For all the complaints about city budgets being stretched to the limit, our local governments here in Idaho are at the forefront of growing the nanny state with as much gusto as the federal government. Examples abound in just the last month.

Example one comes from the city of Boise, where statists (those people who believe in and worship the power of government) are contemplating a ban on smoking in local bars.

City bosses say the new smoking ban will improve health. Never mind the fact that people who go into a smoky bar do so of their own free will and faced with free market alternatives — to enter or not enter a smoky bar — and yet some people choose to do it. City officials, however, are electing to replace the smoke in the air (and free thinking) with economic uncertainty. The city budget is (supposedly) tight, but not tight enough to stop the creation of a new crime on the books for city police to enforce.

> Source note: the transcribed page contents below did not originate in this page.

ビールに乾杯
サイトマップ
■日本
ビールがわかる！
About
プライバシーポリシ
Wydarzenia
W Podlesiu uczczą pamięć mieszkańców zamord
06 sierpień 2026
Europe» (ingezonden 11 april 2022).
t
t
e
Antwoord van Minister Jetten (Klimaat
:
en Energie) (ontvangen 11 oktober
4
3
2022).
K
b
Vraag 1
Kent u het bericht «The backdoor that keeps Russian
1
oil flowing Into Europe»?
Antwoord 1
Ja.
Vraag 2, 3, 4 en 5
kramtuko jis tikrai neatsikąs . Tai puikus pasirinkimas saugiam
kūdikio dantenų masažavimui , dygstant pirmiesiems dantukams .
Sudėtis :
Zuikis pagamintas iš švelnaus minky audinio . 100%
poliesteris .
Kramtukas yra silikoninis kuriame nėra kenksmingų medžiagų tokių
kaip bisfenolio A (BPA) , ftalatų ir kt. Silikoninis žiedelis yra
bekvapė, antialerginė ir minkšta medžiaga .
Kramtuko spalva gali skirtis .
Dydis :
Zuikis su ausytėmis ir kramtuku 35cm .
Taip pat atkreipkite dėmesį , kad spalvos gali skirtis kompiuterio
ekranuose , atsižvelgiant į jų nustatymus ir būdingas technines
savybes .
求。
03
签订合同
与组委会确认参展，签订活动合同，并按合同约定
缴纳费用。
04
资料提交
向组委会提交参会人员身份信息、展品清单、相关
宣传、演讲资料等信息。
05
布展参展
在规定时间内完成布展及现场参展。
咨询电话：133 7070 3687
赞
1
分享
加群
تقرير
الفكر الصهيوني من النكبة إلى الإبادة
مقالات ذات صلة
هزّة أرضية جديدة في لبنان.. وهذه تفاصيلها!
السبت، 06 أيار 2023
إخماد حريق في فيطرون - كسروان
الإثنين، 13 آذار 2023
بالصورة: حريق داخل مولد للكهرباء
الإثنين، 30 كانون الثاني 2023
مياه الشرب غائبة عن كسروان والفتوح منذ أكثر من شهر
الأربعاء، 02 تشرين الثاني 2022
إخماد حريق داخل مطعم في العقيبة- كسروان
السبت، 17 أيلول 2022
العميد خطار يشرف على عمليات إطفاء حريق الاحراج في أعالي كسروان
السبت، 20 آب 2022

Not to be outdone, Sandpoint is where city officials have passed an ordinance banning the use of cell phones while driving — whether talking or texting. That’s apparently because the police chief thought it was too hard to just ban texting — so now every activity in the phone-car continuum is now illegal. If you’re in Sandpoint, beware. Even if you’re not hurting anyone, you’re now a criminal.

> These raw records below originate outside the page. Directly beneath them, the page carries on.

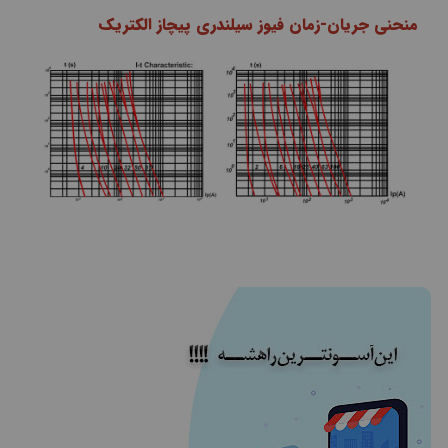
منحنی جریان-زمان فیوز سیلندری پیچاز الکتریک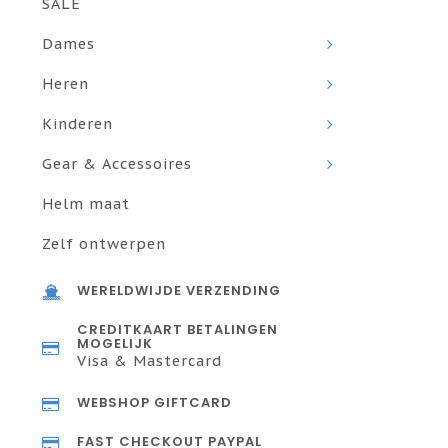
SALE
Dames
Heren
Kinderen
Gear & Accessoires
Helm maat
Zelf ontwerpen
WERELDWIJDE VERZENDING
CREDITKAART BETALINGEN
MOGELIJK
Visa & Mastercard
WEBSHOP GIFTCARD
FAST CHECKOUT PAYPAL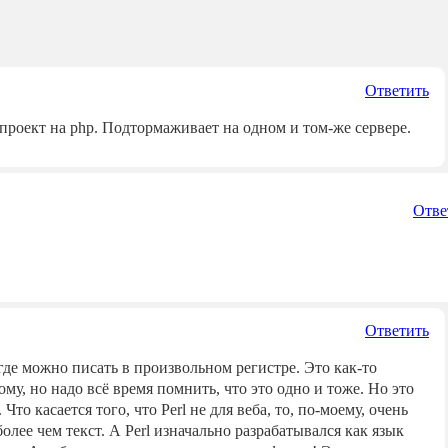
Ответить
л проект на php. Подтормаживает на одном и том-же сервере.
Отве
Ответить
где можно писать в произвольном регистре. Это как-то
ому, но надо всё время помнить, что это одно и тоже. Но это
о касается того, что Perl не для веба, то, по-моему, очень
более чем текст. А Perl изначально разрабатывался как язык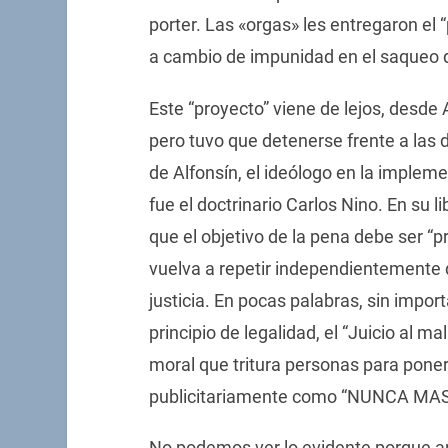
porter. Las «orgas» les entregaron el 
a cambio de impunidad en el saqueo d
Este “proyecto” viene de lejos, desde A
pero tuvo que detenerse frente a las
de Alfonsín, el ideólogo en la implemen
fue el doctrinario Carlos Nino. En su 
que el objetivo de la pena debe ser “p
vuelva a repetir independientemente 
justicia. En pocas palabras, sin import
principio de legalidad, el “Juicio al ma
moral que tritura personas para poner
publicitariamente como “NUNCA MAS
No podemos ver lo evidente porque an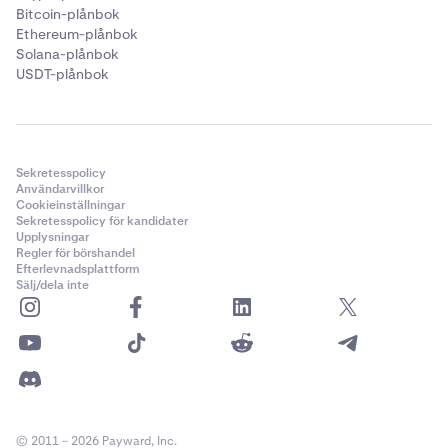
Bitcoin-plånbok
Ett justerat pris som används för att bestämma
Ethereum-plånbok
verkligt marknadsvärde, särskilt för derivat (t.ex.
Solana-plånbok
terminer, eviga kontrakt). Det tar hänsyn till
USDT-plånbok
indexpriset plus ytterligare faktorer (som räntor,
finansieringsräntor och andra premier eller
rabatter).
När ska det användas: Lämpligt för
Sekretesspolicy
Användarvillkor
derivathandel, särskilt vid handel med eviga
Cookieinställningar
kontrakt, där markpriset hjälper till att förhindra
Sekretesspolicy för kandidater
Upplysningar
prismanipulation och onödig likvidation på
Regler för börshandel
grund av tillfälliga marknadsspikar.
Efterlevnadsplattform
Sälj/dela inte
•
Bifogad OSO (Order Sends Order):
Bifoga enkelt Take Profit- och Stop Loss-
parametrar.
Obs: när både Take Profit och Stop Loss är
© 2011 – 2026 Payward, Inc.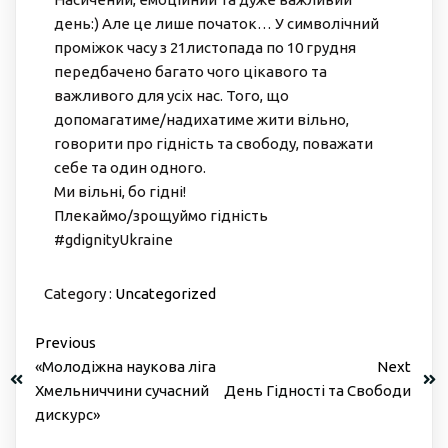
день:) Але це лише початок… У символічний
проміжок часу з 21листопада по 10 грудня
передбачено багато чого цікавого та
важливого для усіх нас. Того, що
допомагатиме/надихатиме жити вільно,
говорити про гідність та свободу, поважати
себе та один одного.
Ми вільні, бо гідні!
Плекаймо/зрощуймо гідність
#gdignityUkraine
Category :
Uncategorized
Previous
«Молодіжна наукова ліга
Next
Хмельниччини сучасний
День Гідності та Свободи
дискурс»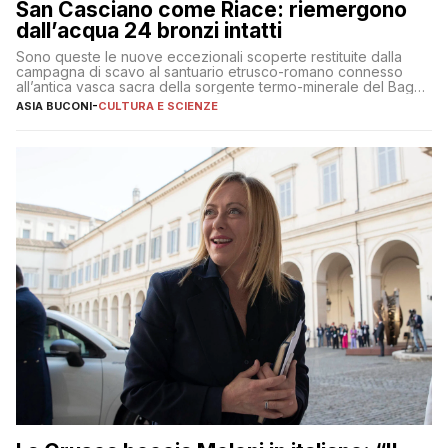
San Casciano come Riace: riemergono
dall’acqua 24 bronzi intatti
Sono queste le nuove eccezionali scoperte restituite dalla
campagna di scavo al santuario etrusco-romano connesso
all’antica vasca sacra della sorgente termo-minerale del Bagno
Grande
ASIA BUCONI
-
CULTURA E SCIENZE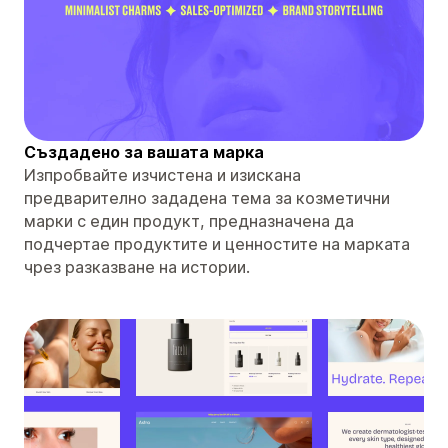
Създадено за вашата марка
Изпробвайте изчистена и изискана
предварително зададена тема за козметични
марки с един продукт, предназначена да
подчертае продуктите и ценностите на марката
чрез разказване на истории.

In Meridian, the city council has put in place regulations on precious metal transactions. While not nearly as bad as Meridian’s first attempt to write an ordinance on gold and silver buying and selling in the city, it still creates new paperwork requirements and exposes to legitimate private financial transactions to police scrutiny. Guess where I won’t be buying and selling my precious metals anymore?

Over in Hailey, school kids collected enough signatures to put a ban on plastic bags to a vote in November. The bag ban would impose penalties on violations, because people apparently are unable to decide for themselves which bags are best to use. This, of course, will require more city enforcement, but additionally will drive up retail costs.

All of these ideas are borne out of the belief that government knows what’s best for us. If you’re not convinced that’s the overriding mentality, consider this story in the Idaho Statesman last month: Boise officials were dismayed at one neighborhood’s objection to new sidewalks. A neighborhood survey found that 77 percent didn’t want $2 million spent on the project. That prompted Boise Councilman David Eberle to demand of highway district officials, “You need to go back and figure out why these people are so hostile.” Hostile? To new sidewalks? How dare those people think independently of their city masters.

We’ve focused so much lately on the big and overreaching federal nanny government. But there’s as much mischief taking place in our city halls, as much mother-hen daydreaming as in Congress. Last month’s flood of ridiculous freedom-altering public policies in our state proves my point.